[Input data Boundary: Start]

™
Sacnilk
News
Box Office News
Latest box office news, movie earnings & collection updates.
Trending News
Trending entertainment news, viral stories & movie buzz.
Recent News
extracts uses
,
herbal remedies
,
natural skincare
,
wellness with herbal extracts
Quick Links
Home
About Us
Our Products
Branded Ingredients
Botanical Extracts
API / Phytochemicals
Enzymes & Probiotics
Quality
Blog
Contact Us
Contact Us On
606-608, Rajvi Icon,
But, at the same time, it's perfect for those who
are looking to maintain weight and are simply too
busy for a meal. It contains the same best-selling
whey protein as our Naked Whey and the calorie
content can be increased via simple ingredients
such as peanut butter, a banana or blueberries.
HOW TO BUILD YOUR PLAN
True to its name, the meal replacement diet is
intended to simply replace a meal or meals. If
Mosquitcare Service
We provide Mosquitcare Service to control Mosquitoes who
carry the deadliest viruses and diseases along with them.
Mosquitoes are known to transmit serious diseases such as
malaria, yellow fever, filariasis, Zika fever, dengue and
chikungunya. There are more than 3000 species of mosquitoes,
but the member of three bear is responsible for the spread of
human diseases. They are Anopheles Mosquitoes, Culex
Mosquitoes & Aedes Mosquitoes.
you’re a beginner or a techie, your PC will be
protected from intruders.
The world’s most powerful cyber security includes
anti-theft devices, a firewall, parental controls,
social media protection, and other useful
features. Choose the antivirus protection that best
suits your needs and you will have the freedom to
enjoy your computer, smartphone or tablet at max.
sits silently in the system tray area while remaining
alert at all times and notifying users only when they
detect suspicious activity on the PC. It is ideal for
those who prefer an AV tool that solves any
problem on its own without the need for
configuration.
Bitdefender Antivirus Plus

[Input data Boundary: End]

## Work to complete
Retype all of the listing exactly, leaving out no line.

## Exercise solution
™
Sacnilk
News
Box Office News
Latest box office news, movie earnings & collection updates.
Trending News
Trending entertainment news, viral stories & movie buzz.
Recent News
extracts uses
,
herbal remedies
,
natural skincare
,
wellness with herbal extracts
Quick Links
Home
About Us
Our Products
Branded Ingredients
Botanical Extracts
API / Phytochemicals
Enzymes & Probiotics
Quality
Blog
Contact Us
Contact Us On
606-608, Rajvi Icon,
But, at the same time, it's perfect for those who
are looking to maintain weight and are simply too
busy for a meal. It contains the same best-selling
whey protein as our Naked Whey and the calorie
content can be increased via simple ingredients
such as peanut butter, a banana or blueberries.
HOW TO BUILD YOUR PLAN
True to its name, the meal replacement diet is
intended to simply replace a meal or meals. If
Mosquitcare Service
We provide Mosquitcare Service to control Mosquitoes who
carry the deadliest viruses and diseases along with them.
Mosquitoes are known to transmit serious diseases such as
malaria, yellow fever, filariasis, Zika fever, dengue and
chikungunya. There are more than 3000 species of mosquitoes,
but the member of three bear is responsible for the spread of
human diseases. They are Anopheles Mosquitoes, Culex
Mosquitoes & Aedes Mosquitoes.
you’re a beginner or a techie, your PC will be
protected from intruders.
The world’s most powerful cyber security includes
anti-theft devices, a firewall, parental controls,
social media protection, and other useful
features. Choose the antivirus protection that best
suits your needs and you will have the freedom to
enjoy your computer, smartphone or tablet at max.
sits silently in the system tray area while remaining
alert at all times and notifying users only when they
detect suspicious activity on the PC. It is ideal for
those who prefer an AV tool that solves any
problem on its own without the need for
configuration.
Bitdefender Antivirus Plus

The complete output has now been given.